Weakening induced by phase nucleation: from experiments to numerical models

Metamorphic transformations are often associated with strain localization which can be observed in the field either as ductile zones, or brittle, and possibly seismogenic, structures. Deformation experiments in the laboratory not only replicate such features but also allow us to measure the associated weakening. In all these contexts, reaction overstepping and disequilibrium metamorphism appear to be the rule. Reaction rates are usually very fast once transformation initiates, in particular within highly stressed and strained volumes where the produced mechanical work is sufficient to overcome kinetic barriers. New very fine-grained and dense phases nucleate in conditions where mineral growth is impeded. Understanding how heterogeneous nucleation, along with changes in density and viscosity, affects the rock's strength during a metamorphic transformation appears therefore critical.

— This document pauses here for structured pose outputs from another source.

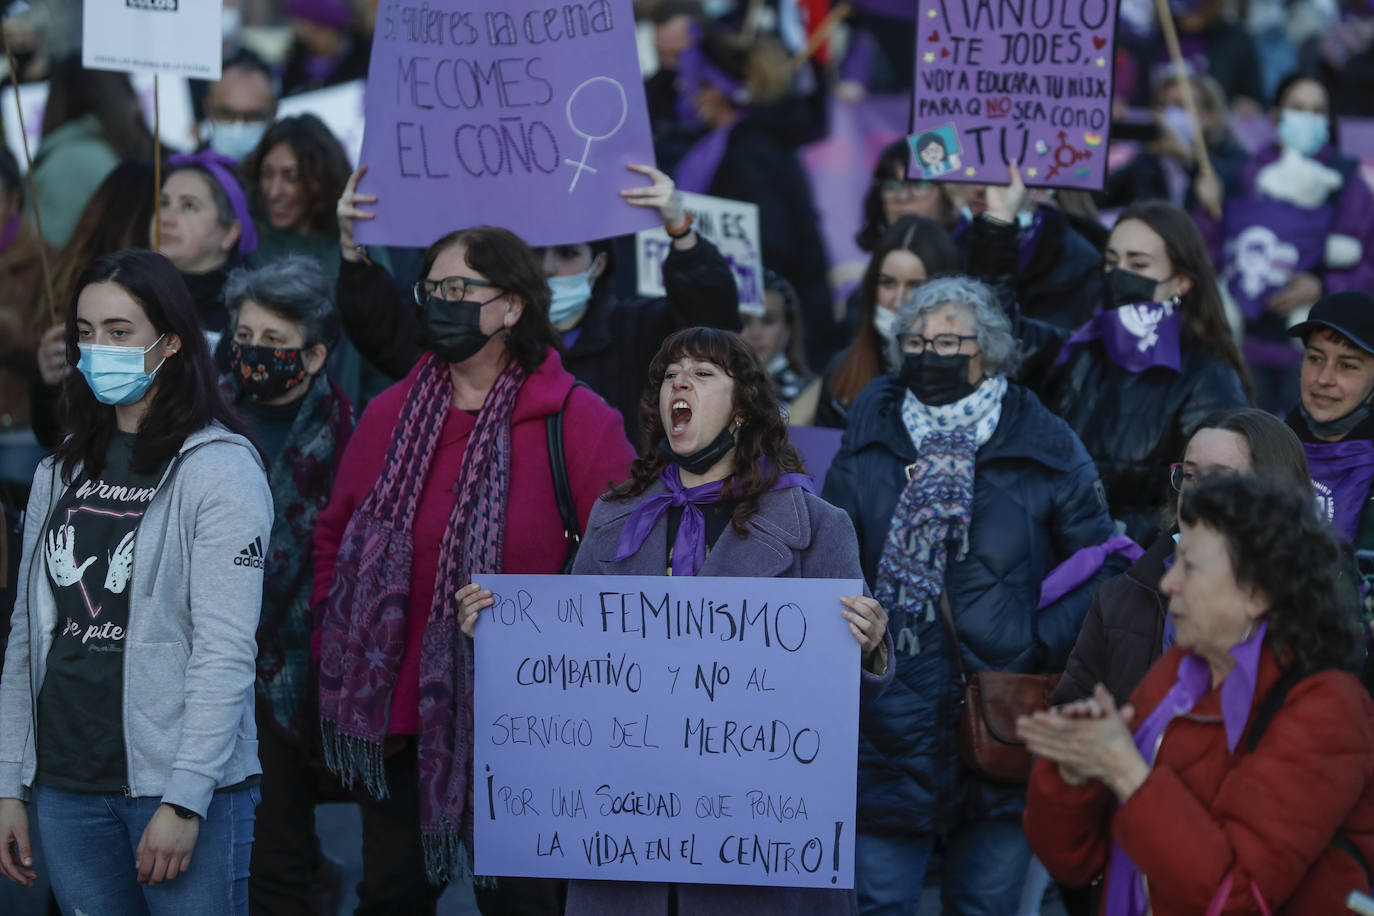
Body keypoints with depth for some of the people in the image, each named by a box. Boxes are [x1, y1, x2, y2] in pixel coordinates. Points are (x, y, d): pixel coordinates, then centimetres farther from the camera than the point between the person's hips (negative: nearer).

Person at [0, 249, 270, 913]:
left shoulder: (220, 468, -6)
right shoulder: (62, 473, 12)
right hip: (66, 784, 5)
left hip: (182, 784, -5)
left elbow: (225, 651, -13)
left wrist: (184, 802, -19)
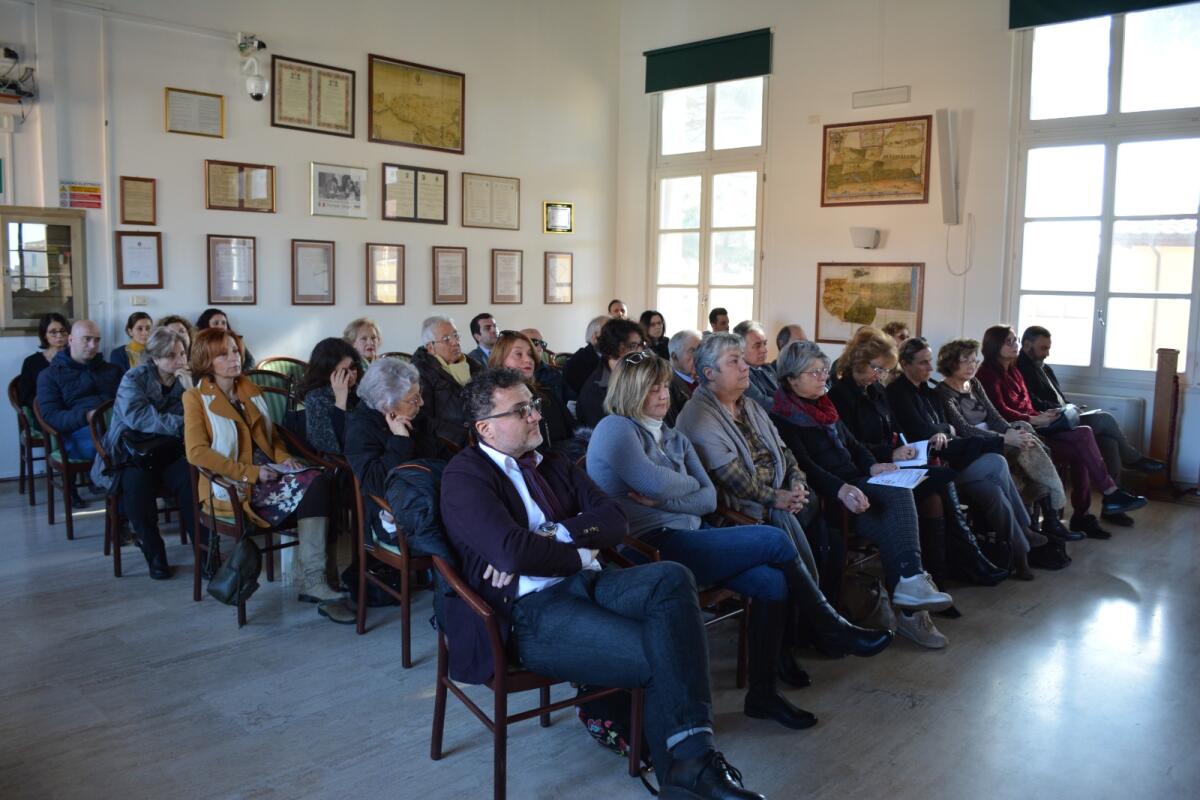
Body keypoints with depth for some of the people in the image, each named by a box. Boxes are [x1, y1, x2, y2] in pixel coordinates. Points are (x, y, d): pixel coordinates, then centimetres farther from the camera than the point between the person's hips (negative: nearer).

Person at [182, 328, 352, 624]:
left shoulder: (251, 391, 21)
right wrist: (250, 473, -18)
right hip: (232, 488, -6)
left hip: (268, 474, 6)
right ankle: (313, 583, -21)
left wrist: (283, 457, 4)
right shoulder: (196, 399, 1)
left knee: (318, 479, -27)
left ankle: (313, 583, -30)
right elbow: (196, 452, -12)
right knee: (309, 489, -29)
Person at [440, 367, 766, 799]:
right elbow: (511, 551, -18)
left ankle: (689, 759, -26)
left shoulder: (555, 465, 20)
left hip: (586, 584, 6)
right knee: (661, 657, -24)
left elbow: (615, 521, 7)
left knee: (671, 577, -25)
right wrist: (580, 555, -5)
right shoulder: (464, 475, -2)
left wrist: (552, 536, -9)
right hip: (533, 611, -6)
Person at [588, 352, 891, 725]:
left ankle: (763, 692, -4)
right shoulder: (615, 429, -4)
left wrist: (663, 500, -9)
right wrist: (690, 483, 2)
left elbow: (709, 499, 9)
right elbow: (655, 483, -19)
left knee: (773, 582, -16)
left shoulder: (675, 438, 19)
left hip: (687, 538, 8)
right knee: (774, 540, -15)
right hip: (652, 548, -8)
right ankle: (835, 630, 4)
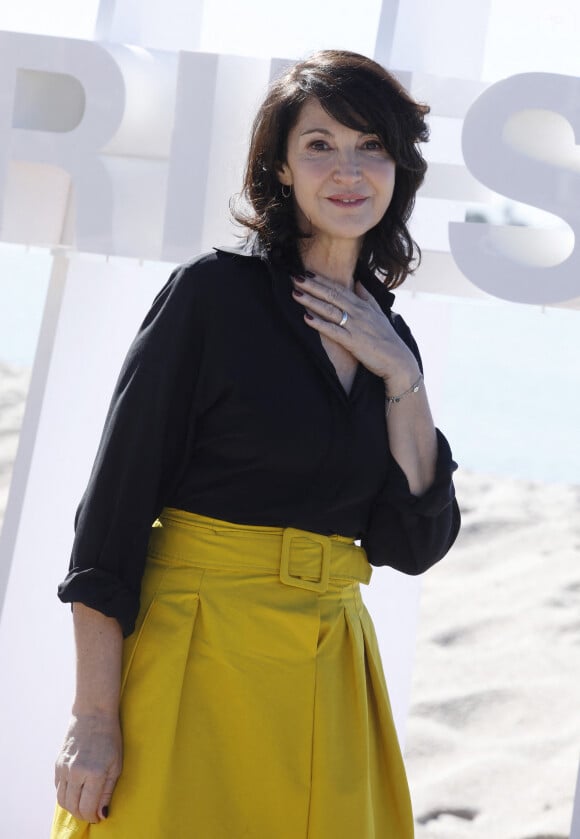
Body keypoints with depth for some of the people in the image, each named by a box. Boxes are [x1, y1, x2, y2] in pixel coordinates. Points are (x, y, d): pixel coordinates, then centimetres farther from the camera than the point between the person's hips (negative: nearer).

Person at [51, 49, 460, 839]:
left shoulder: (384, 337, 10)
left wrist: (401, 379, -4)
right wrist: (94, 715, -15)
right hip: (196, 661, -5)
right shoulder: (214, 291, -6)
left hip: (326, 679, 5)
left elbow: (416, 544, 6)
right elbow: (114, 504, -10)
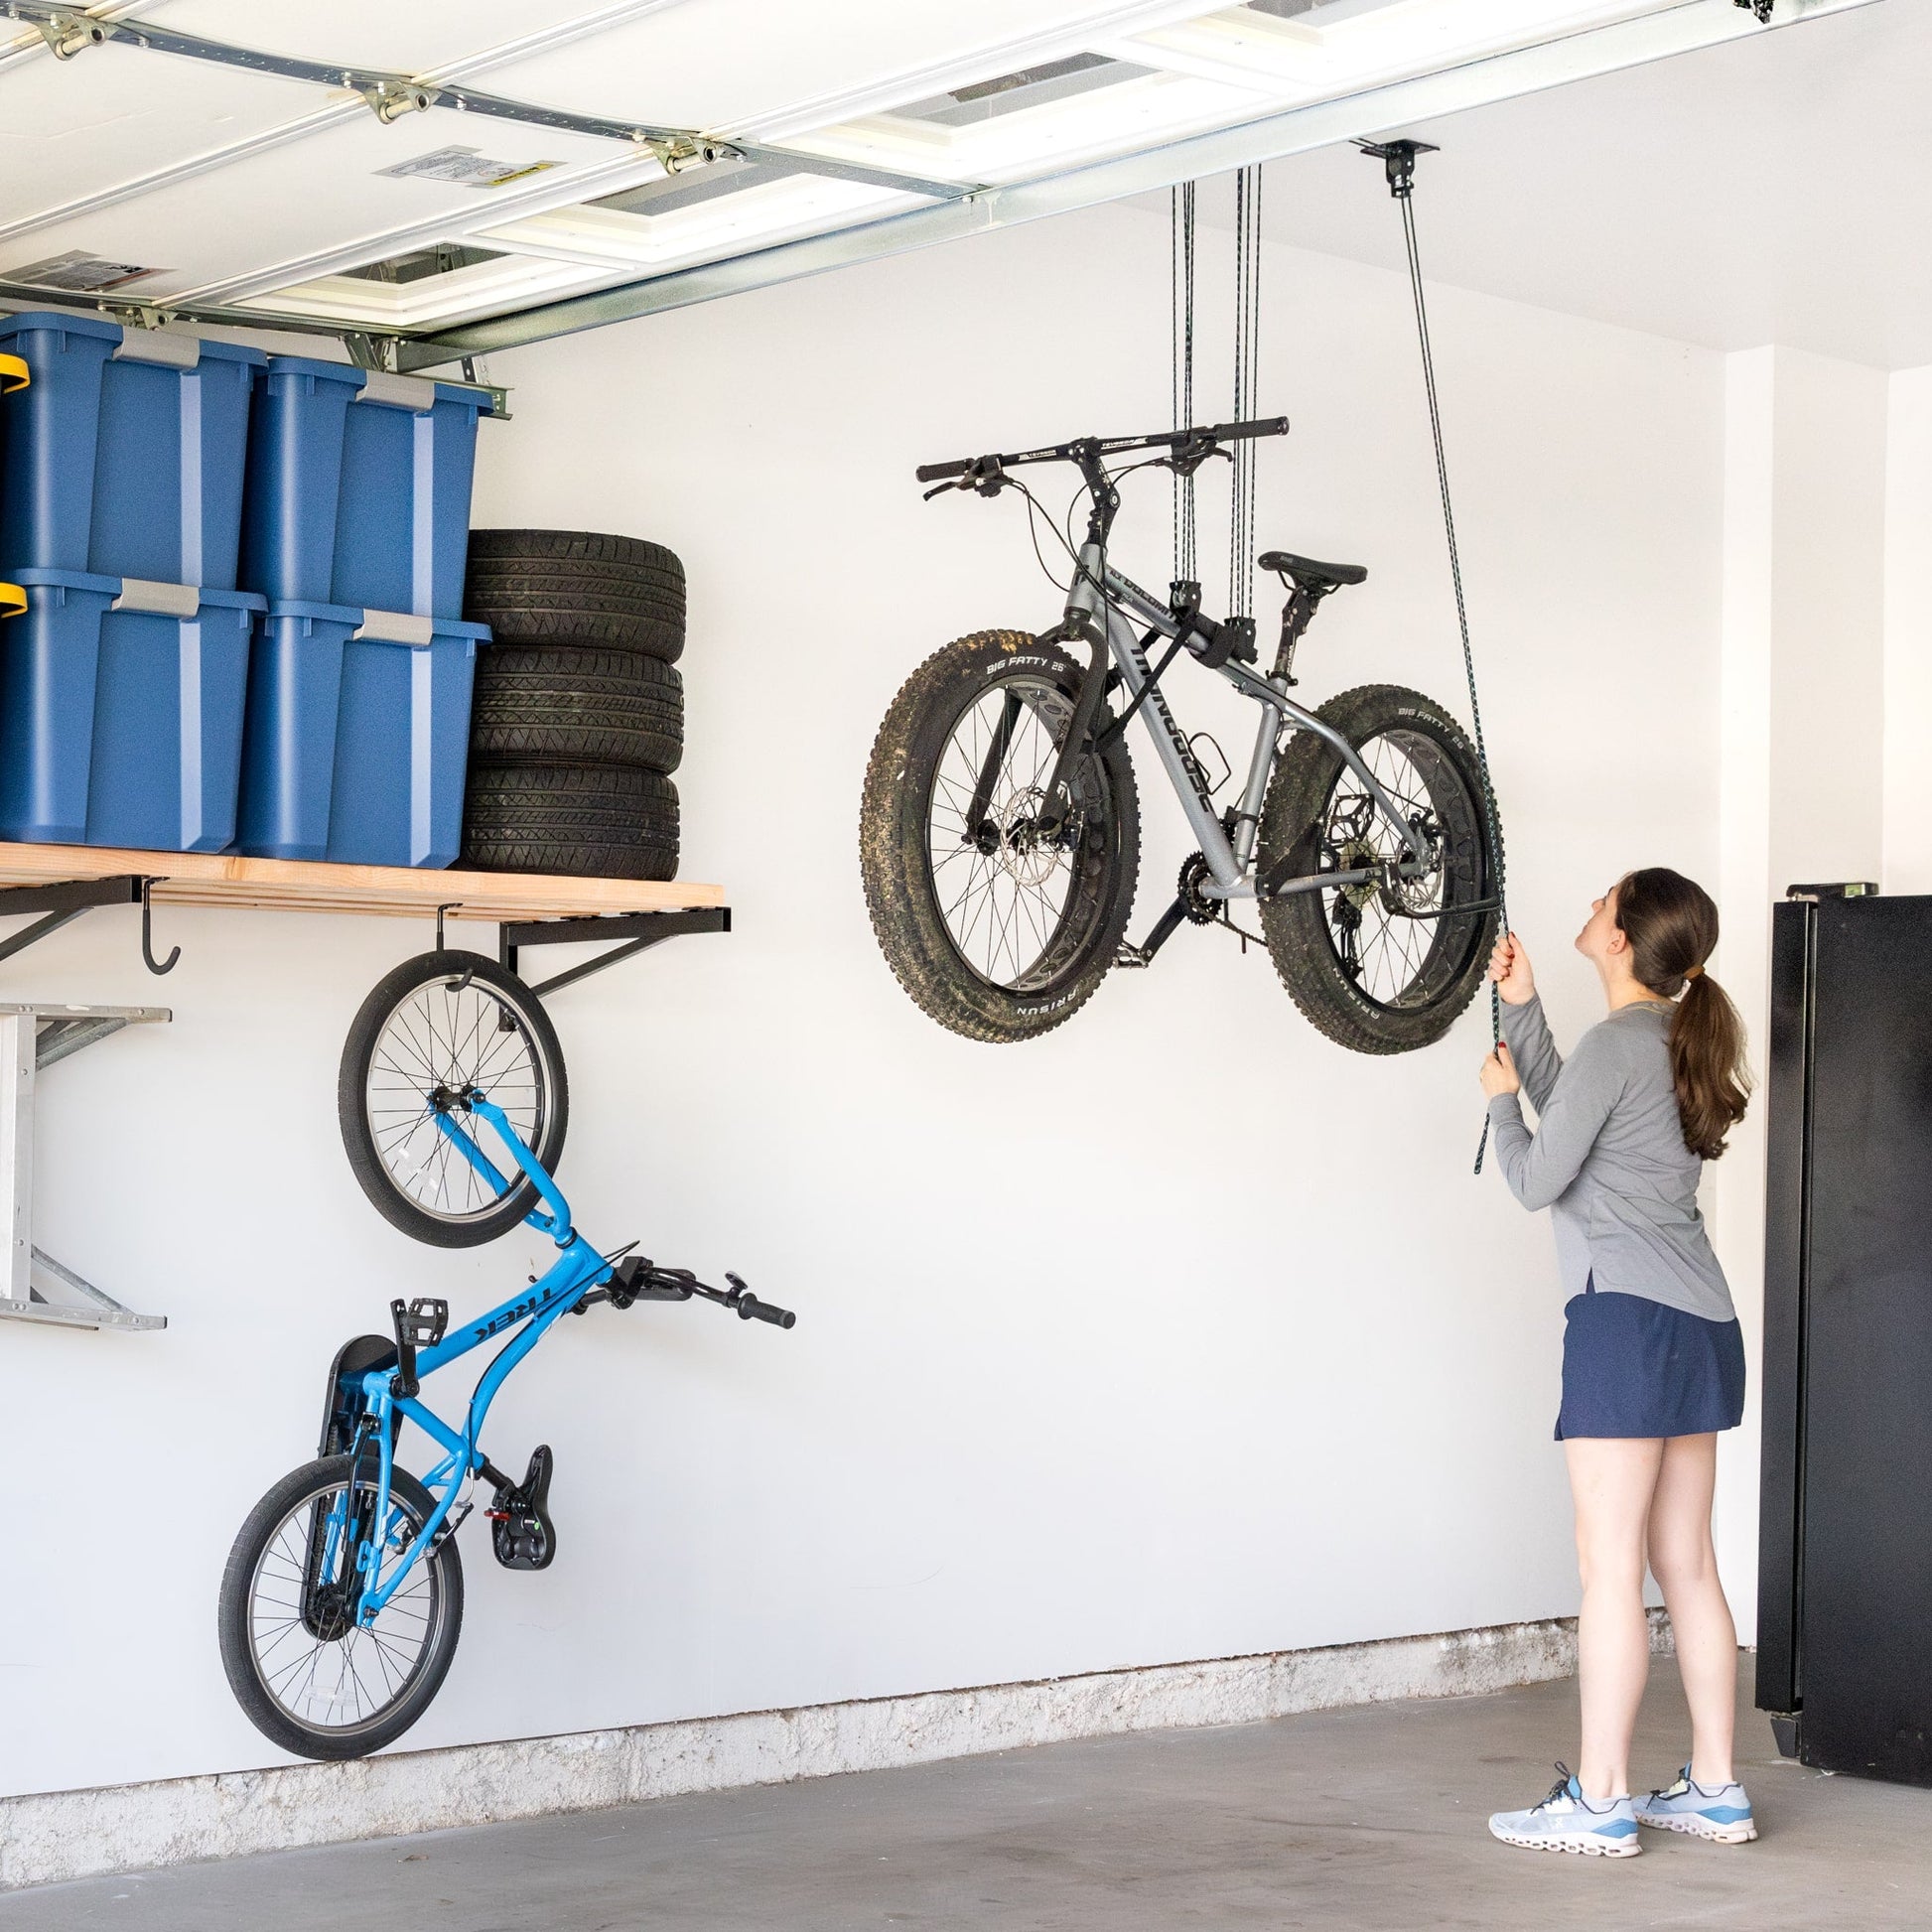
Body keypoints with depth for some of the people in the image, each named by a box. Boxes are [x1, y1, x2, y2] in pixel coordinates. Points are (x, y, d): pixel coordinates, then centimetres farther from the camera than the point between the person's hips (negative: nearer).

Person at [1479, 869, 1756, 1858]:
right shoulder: (1678, 1039, 16)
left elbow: (1538, 1178, -7)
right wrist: (1521, 1007, 23)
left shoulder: (1615, 1044, -11)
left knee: (1610, 1563, -6)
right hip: (1703, 1326, 9)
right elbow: (1570, 1111, 25)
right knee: (1685, 1564, 11)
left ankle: (1600, 1801, -3)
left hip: (1629, 1319, -9)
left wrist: (1500, 1101, 10)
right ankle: (1715, 1788, 14)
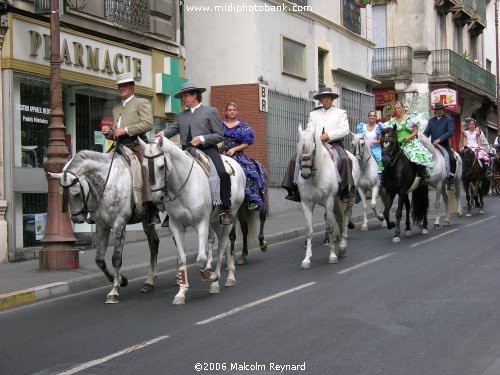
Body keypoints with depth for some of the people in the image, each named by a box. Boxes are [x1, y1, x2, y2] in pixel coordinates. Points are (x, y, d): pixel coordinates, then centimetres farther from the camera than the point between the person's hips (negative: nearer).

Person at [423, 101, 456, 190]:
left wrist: (439, 139, -21)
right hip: (433, 146, 4)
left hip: (444, 145, -4)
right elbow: (426, 132, 11)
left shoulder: (449, 119, 3)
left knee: (452, 159, -26)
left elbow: (450, 132, -10)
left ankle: (451, 180, -18)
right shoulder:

In that prospect, results of a 2D numerical study in which reaction products preferentially nucleate in areas of high strain energy are presented. Special attention is given to the weakening or hardening effects induced by these transformations, as well as to the deformation patterns within the model. Results of our numerical study are then discussed in the light of experimental data obtained at comparable pressure-temperature-strain rate conditions.

We show that rock weakening is not only linked to the strength of the reaction products. Indeed, (1) densification alone can generate sufficient stress to induce plastic yielding of the surrounding matrix, even when the nuclei are stronger, and (2) heterogeneous nucleation controlled by mechanical work has greater influence on the rock’s strength than the intrinsic properties of the reaction products. Weakening is primarily driven by the initiation and propagation of plastic shear bands between the closely spaced nuclei that generate significant stress concentration in their vicinity. This study highlights the importance of transformational weakening that results from fast heterogeneous nucleation in rocks close to their brittle-ductile transition.